For patients, the experience can be agonizing.
Patients and law enforcement officers tasked with taking them to the hospital after concluding they are a danger to themselves or others can sit for hours in busy, loud waiting rooms.
The delay in care can heighten patients’ challenges, said Dr. Scott Zeller, former chief of psychiatric emergency services at the Alameda Health System who now chairs the Emergency Medical Foundation’s Coalition on Psychiatric Emergencies.
“Our patients are really not doing well, and many times, they are having the worst days of their lives,” Zeller said.
David Helsten of Escondido said he has visited ERs at least a dozen times in the years he has been treated for bipolar and post-traumatic stress disorders.
He recalls being stuck in a gurney that aggravated his bad back and going hours without water despite his fragile condition.
“The emergency room situation to me is horrific,” Helsten said.
For patients in need of an inpatient stay, the waiting only continues.
Helsten said he has almost always waited at least a day to move from the ER to an inpatient psychiatric bed.
Last spring, Helsten said, he waited 48 hours in a gurney at Sharp Memorial Hospital before moving to an inpatient bed at Sharp Mesa Vista Hospital.

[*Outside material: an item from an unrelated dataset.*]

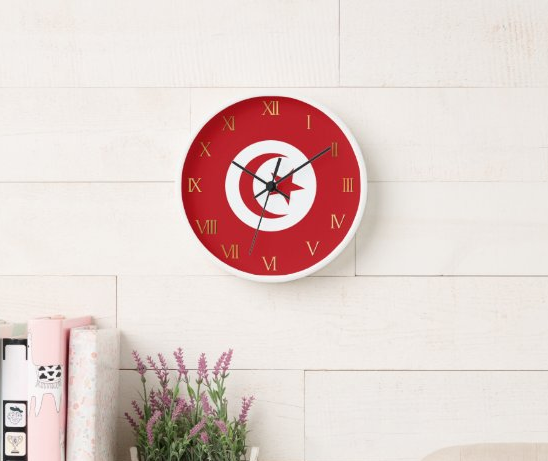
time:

He recalled staring at the ceiling in a state of despair.
“It was torture,” Helsten said.
Kathi Coyne, who lives in the Serra Mesa area, said her suicidal thoughts following a breast cancer diagnosis five years ago ratcheted up during a day-and-a-half stay in UC San Diego’s ER. Like Helsten, she was waiting for an inpatient bed.

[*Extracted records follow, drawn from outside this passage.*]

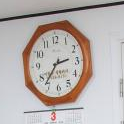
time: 2:36
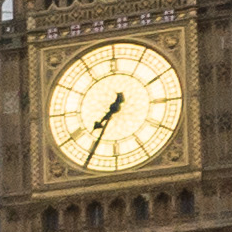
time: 7:34
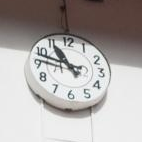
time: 10:48
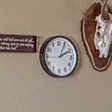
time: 2:04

“At the time, I was just ruminating with really bad, negative thoughts, and my mind was caught in that,” Coyne said.
Scripps Health, Sharp and UC San Diego Health, three prominent local hospital systems, report that patients waiting for inpatient beds remain in their ERs for an average of about 20 hours.

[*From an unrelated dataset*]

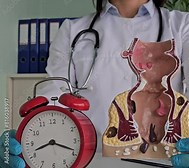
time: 8:18
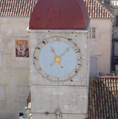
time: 11:07
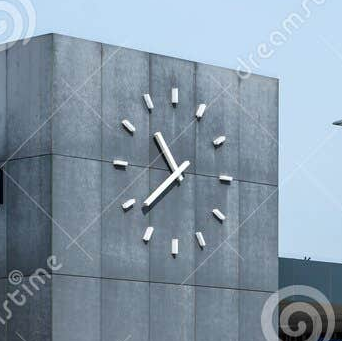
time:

A September 2018 analysis by the Hospital Association of San Diego & Imperial Counties based on interviews and focus groups conducted during the prior year concluded that waits for those beds are routinely longer.
“On a typical day in San Diego County, more than 50 patients are being cared for in acute care emergency departments while they wait for up to 36 hours for a psychiatric inpatient bed to become available,” the industry group wrote.
Those waits are costly for both hospitals and patients.
A 2012 Wake Forest University study estimated that boarding psychiatric patients as they await inpatient resources costs an average of $2,264 per patient, in part by preventing the beds they are laying in from turning over an average of more than two times during their ER stays.
Psychiatric patients waiting for inpatient beds typically remain in emergency rooms three times longer than other patients, the study found.
And doctors say those waits can escalate mental health patients’ conditions.
“People can often get worse,” said Dr. Aimee Moulin, an ER doctor and professor of emergency medicine at UC Davis. “Anyone who is strapped to a gurney in an emergency department for a long period of time is going to do poorly.”
Moulin and others also said San Diego’s emergency room waits and the rising number of emergency room visits for patients with mental health conditions are a symptom of systemic issues in both the national and regional mental health systems.
Psychiatrists are rarely available on call, and there are often long waits for appointments. Other services and programs are often full, costly and not immediately available.
ER visits are often the only option for patients in crisis.
“It is such a broken system, and it is so broken it has all fallen on the emergency department because our doors are open,” Moulin said.